> _Listed records_:

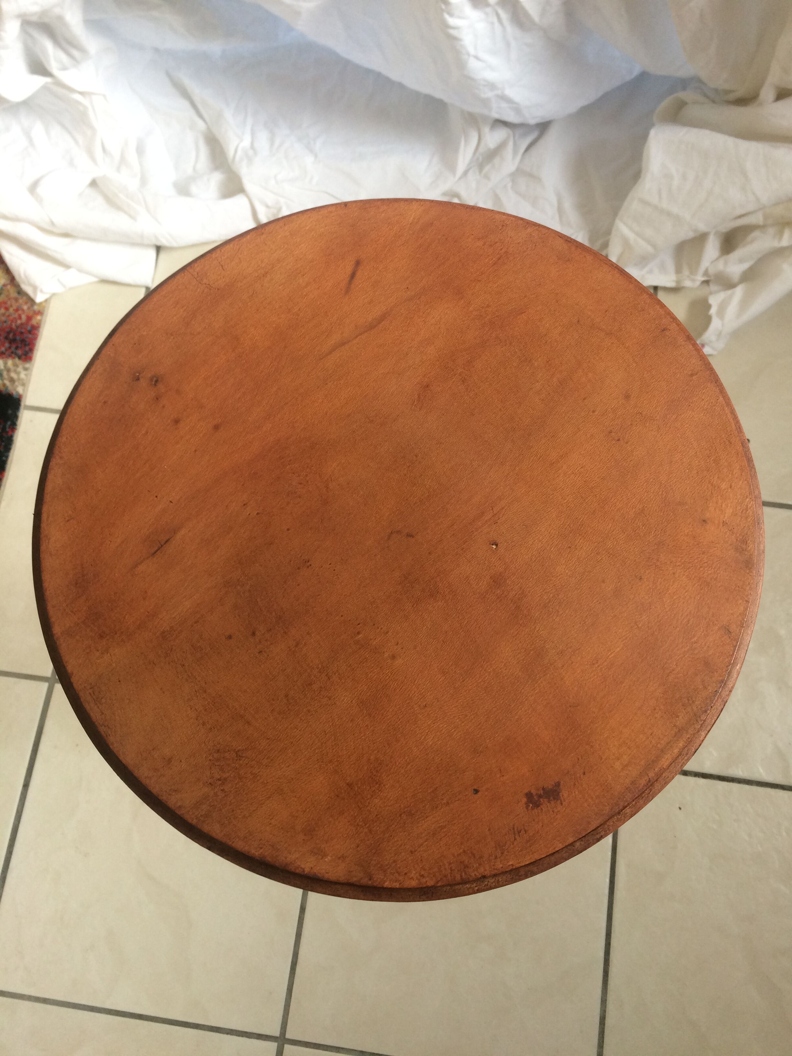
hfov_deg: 48.2
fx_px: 885
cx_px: 396
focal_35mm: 29
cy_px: 528
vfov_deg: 61.7
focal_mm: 4.15
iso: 64
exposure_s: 1/100
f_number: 2.2
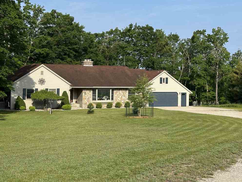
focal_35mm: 62
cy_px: 65
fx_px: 433
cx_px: 144
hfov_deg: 31.1
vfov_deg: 23.6
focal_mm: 6.86
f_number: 1.78
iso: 64
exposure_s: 1/3597
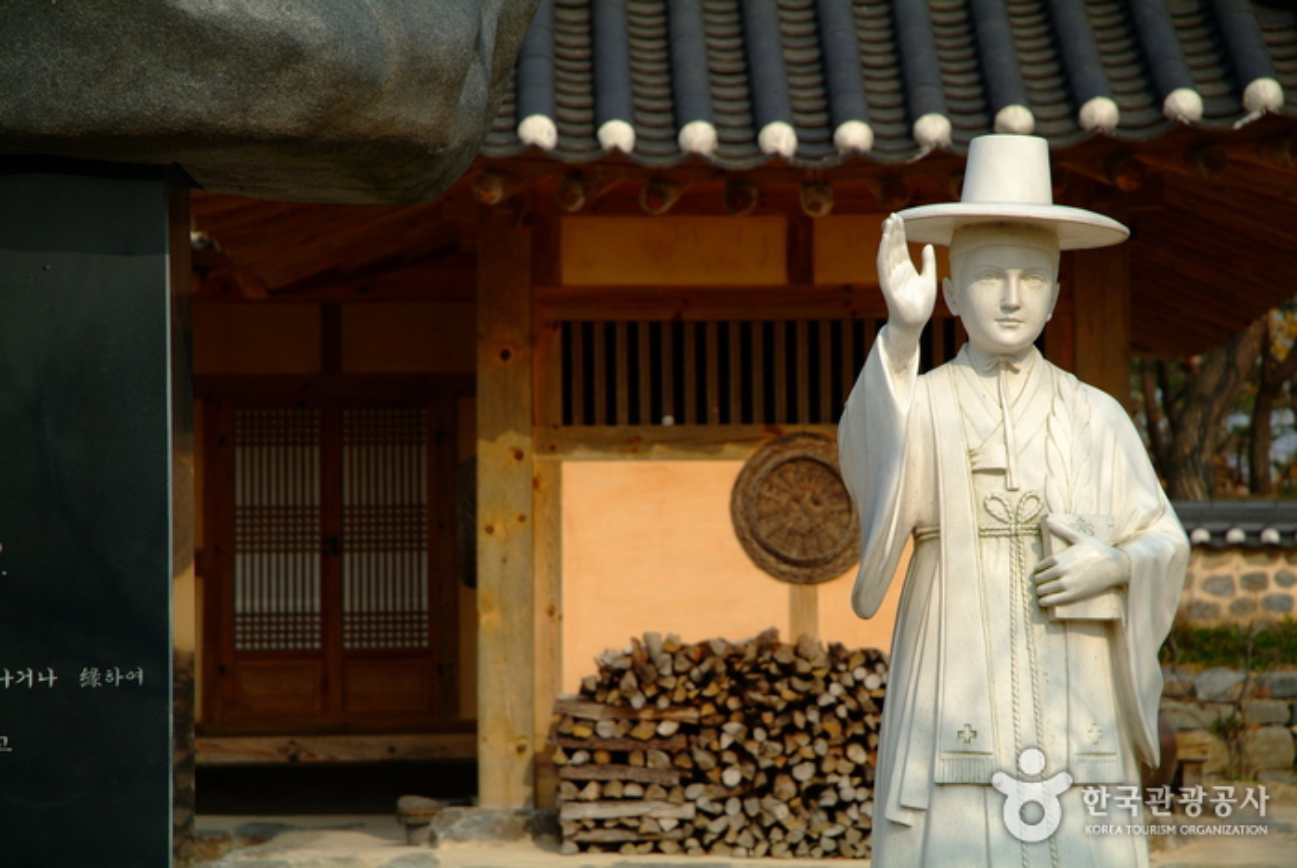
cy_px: 434
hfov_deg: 19.4
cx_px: 648
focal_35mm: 105
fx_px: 3788
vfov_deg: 13.1
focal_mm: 70
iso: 100
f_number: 5.6
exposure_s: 1/500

> _Task item_:
Only the records, copied exactly and without pictures, should make up the answer.

> _Written solution_:
hfov_deg: 48.2
fx_px: 885
cx_px: 396
focal_35mm: 29
cy_px: 528
vfov_deg: 61.7
focal_mm: 4.15
iso: 64
exposure_s: 1/100
f_number: 2.2
focal_35mm: 62
cy_px: 65
fx_px: 433
cx_px: 144
hfov_deg: 31.1
vfov_deg: 23.6
focal_mm: 6.86
f_number: 1.78
iso: 64
exposure_s: 1/3597
cy_px: 434
hfov_deg: 19.4
cx_px: 648
focal_35mm: 105
fx_px: 3788
vfov_deg: 13.1
focal_mm: 70
iso: 100
f_number: 5.6
exposure_s: 1/500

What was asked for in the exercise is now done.